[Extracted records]

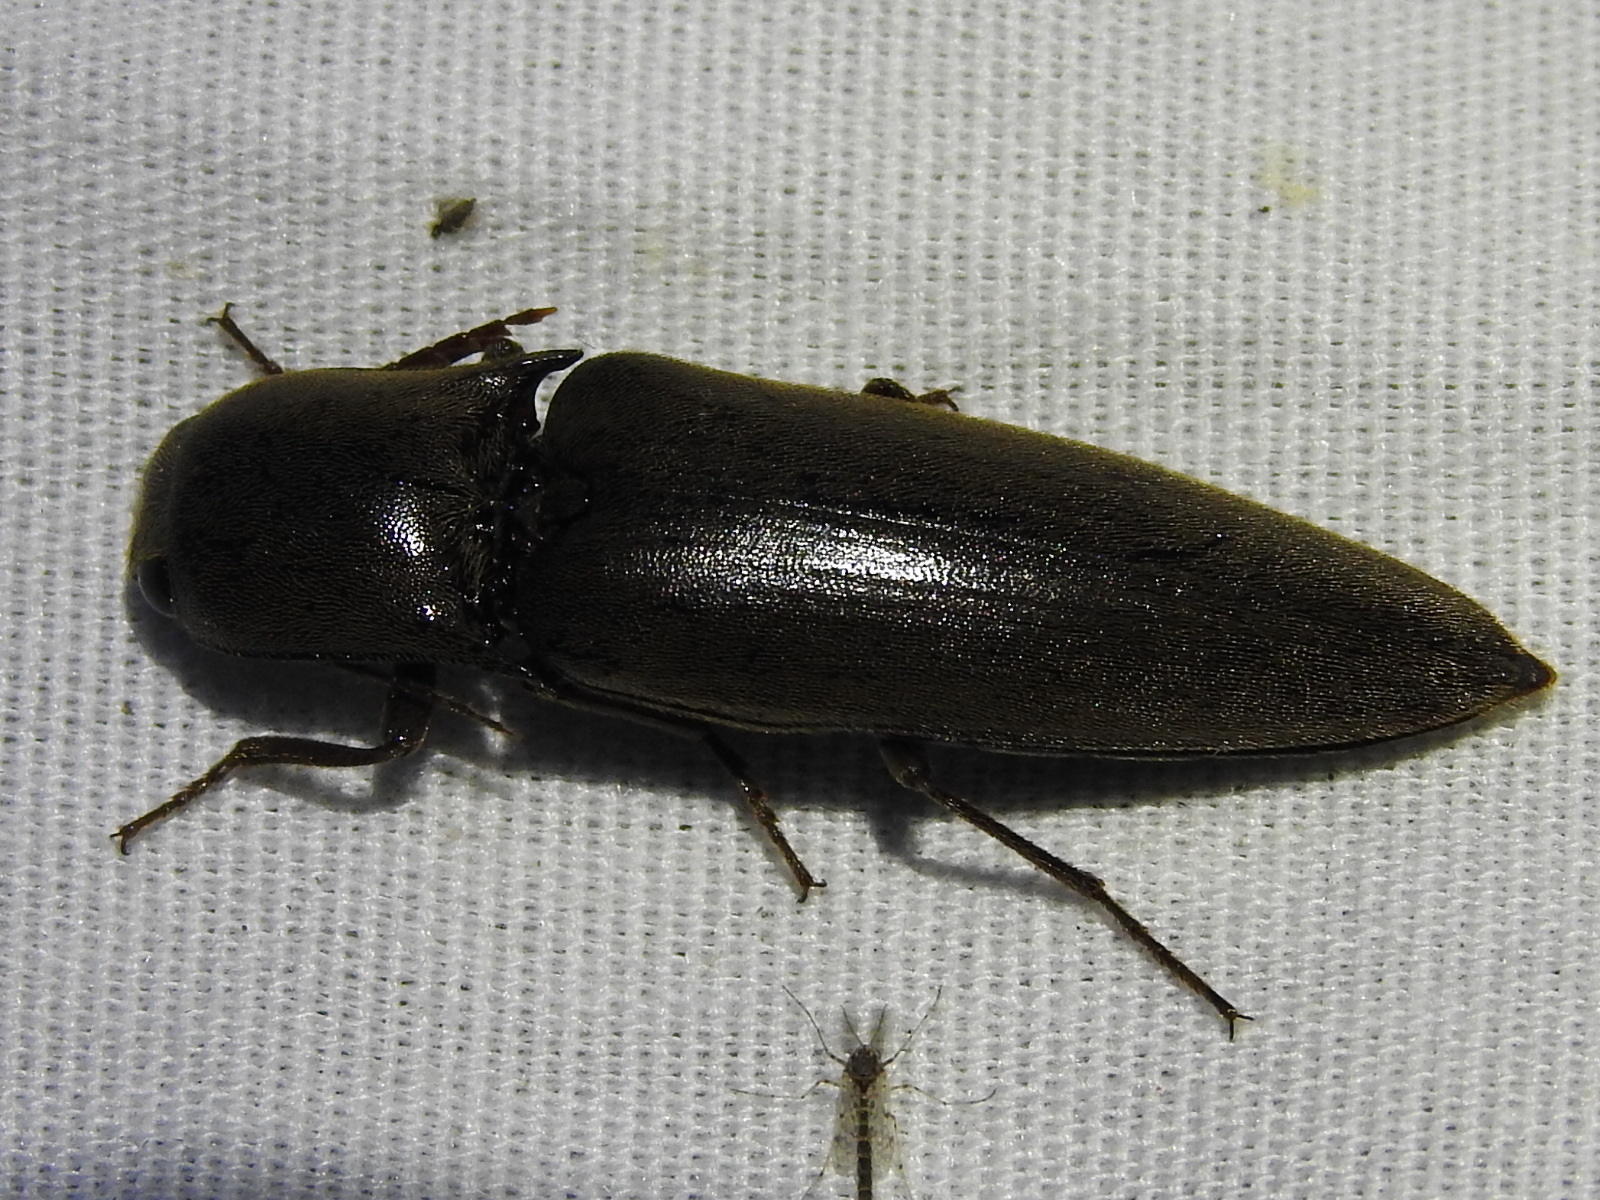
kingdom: Animalia
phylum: Arthropoda
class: Insecta
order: Coleoptera
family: Elateridae
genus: Orthostethus
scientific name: Orthostethus infuscatus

[YOUR INSTRUCTIONS] Format these lines as a numbered list, skipping any blank lines and leaving out the pictures.

[EXERCISE RESULT]
1. kingdom: Animalia
2. phylum: Arthropoda
3. class: Insecta
4. order: Coleoptera
5. family: Elateridae
6. genus: Orthostethus
7. scientific name: Orthostethus infuscatus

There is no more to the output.